80 000 Euro! Hört sich doch gar nicht mal so schlecht an als Argument im Mein-Haus-Meine-Jacht-Mein-Bankkonto-Hamsterrennen der Alphamännchen, nicht wahr? Na, dann will ich Ihnen jetzt mal die Augen öffnen darüber, was am Markt der Lust- und Liebegetriebenen momentan wirklich Stand der Angebote ist.
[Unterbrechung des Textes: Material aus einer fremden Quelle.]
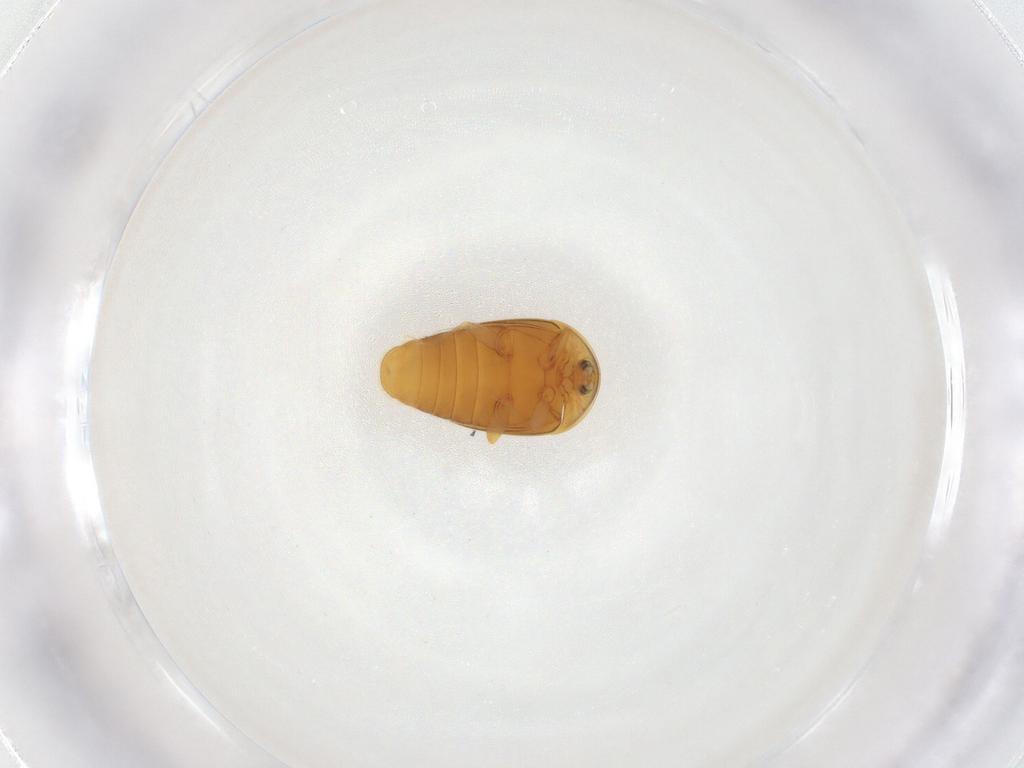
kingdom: Animalia
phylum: Arthropoda
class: Insecta
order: Coleoptera
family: Corylophidae
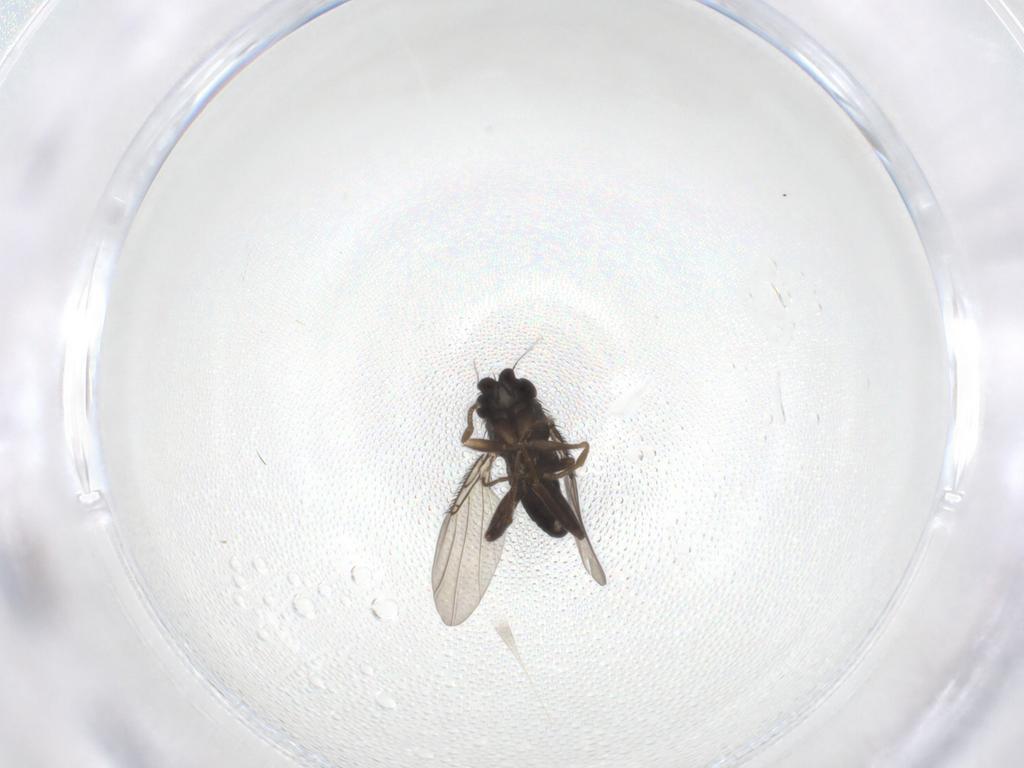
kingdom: Animalia
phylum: Arthropoda
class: Insecta
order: Diptera
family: Phoridae
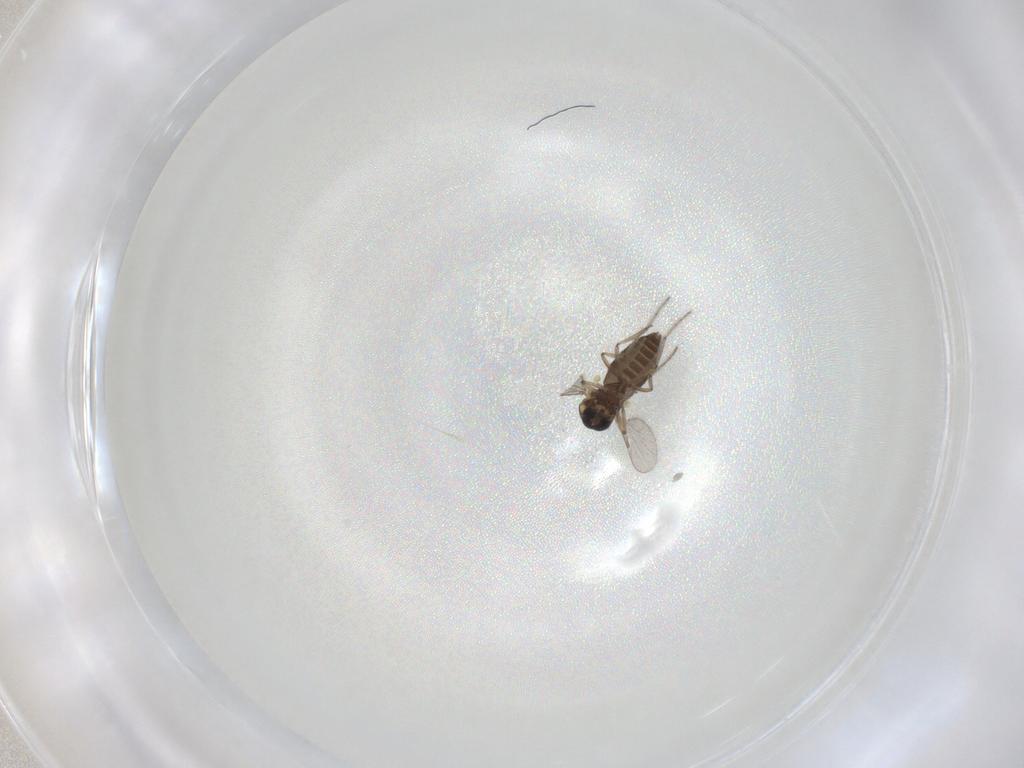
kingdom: Animalia
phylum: Arthropoda
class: Insecta
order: Diptera
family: Ceratopogonidae
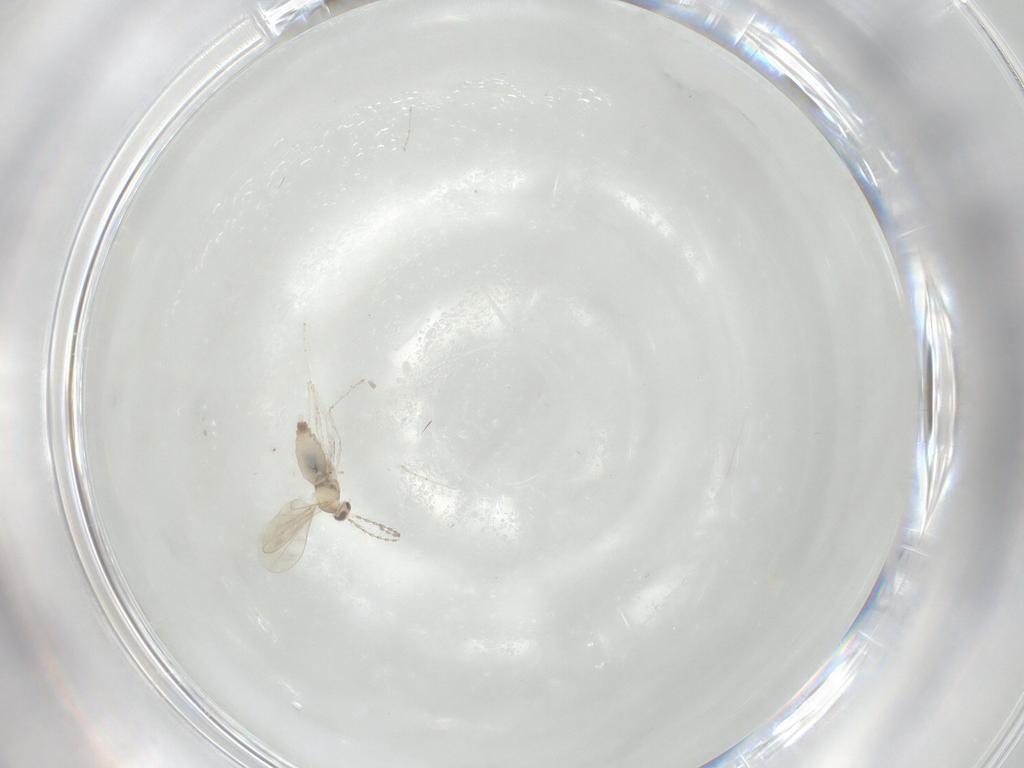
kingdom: Animalia
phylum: Arthropoda
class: Insecta
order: Diptera
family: Cecidomyiidae
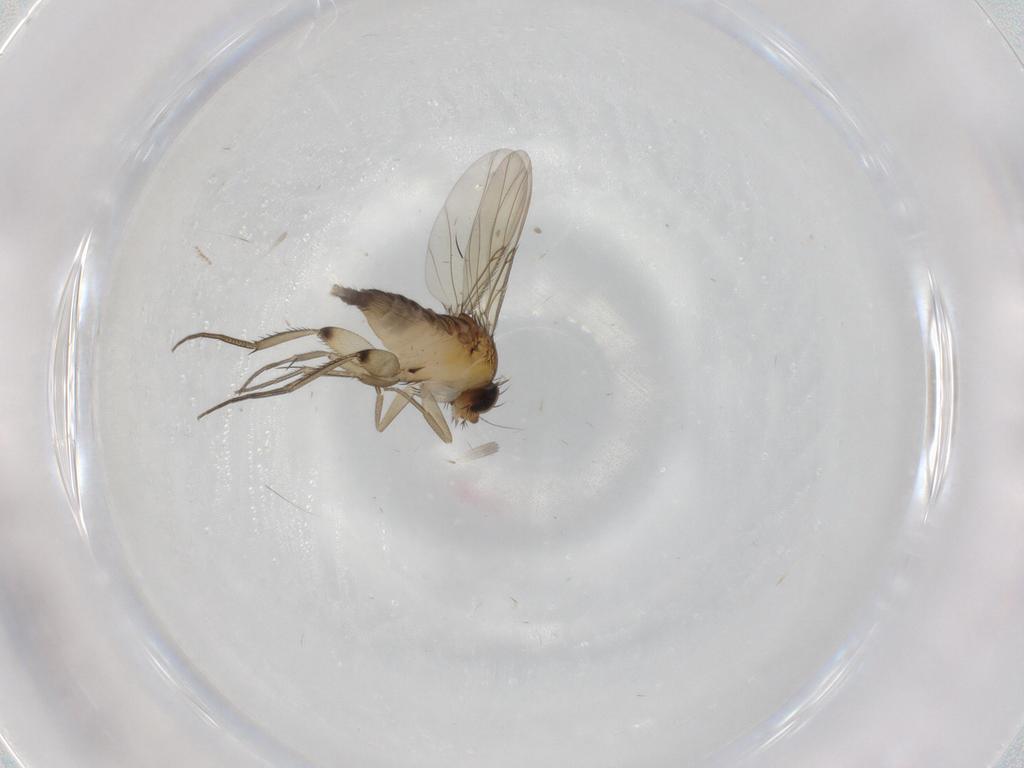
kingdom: Animalia
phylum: Arthropoda
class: Insecta
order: Diptera
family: Phoridae
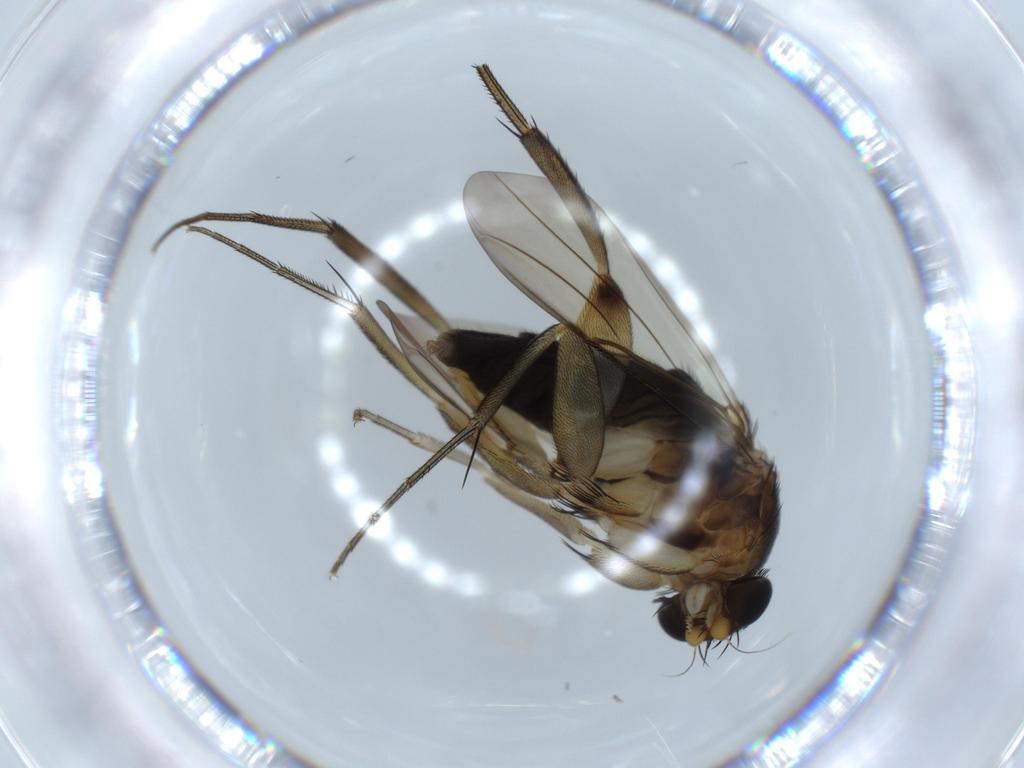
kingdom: Animalia
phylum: Arthropoda
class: Insecta
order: Diptera
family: Phoridae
Sicher erstreben auch Sie eine schlanke Blondine zwischen 25 und maximal 35 Jahren. Natürlich soll sie Stil, Bildung und Klasse haben, darüber hinaus parkettfest sein. Genau so ein ja nun nicht mal besonders bemerkenswertes Frauenzimmer sucht nämlich in der Wochenendausgabe der "Süddeutschen Zeitung" ein "Schweizer Multimillionär, 44 Jahre alt, 185 cm groß, dunkelhaarig, schlank, absolut sehr gutaussehend (Typ R. Gere)". Na, wie viele der geriatrisch relevanten Kleinwüchsigen, Übergewichtigen, Glatzköpfe sind bis hierher schon aus dem Wettbewerb ausgestiegen? Noch wer dabei?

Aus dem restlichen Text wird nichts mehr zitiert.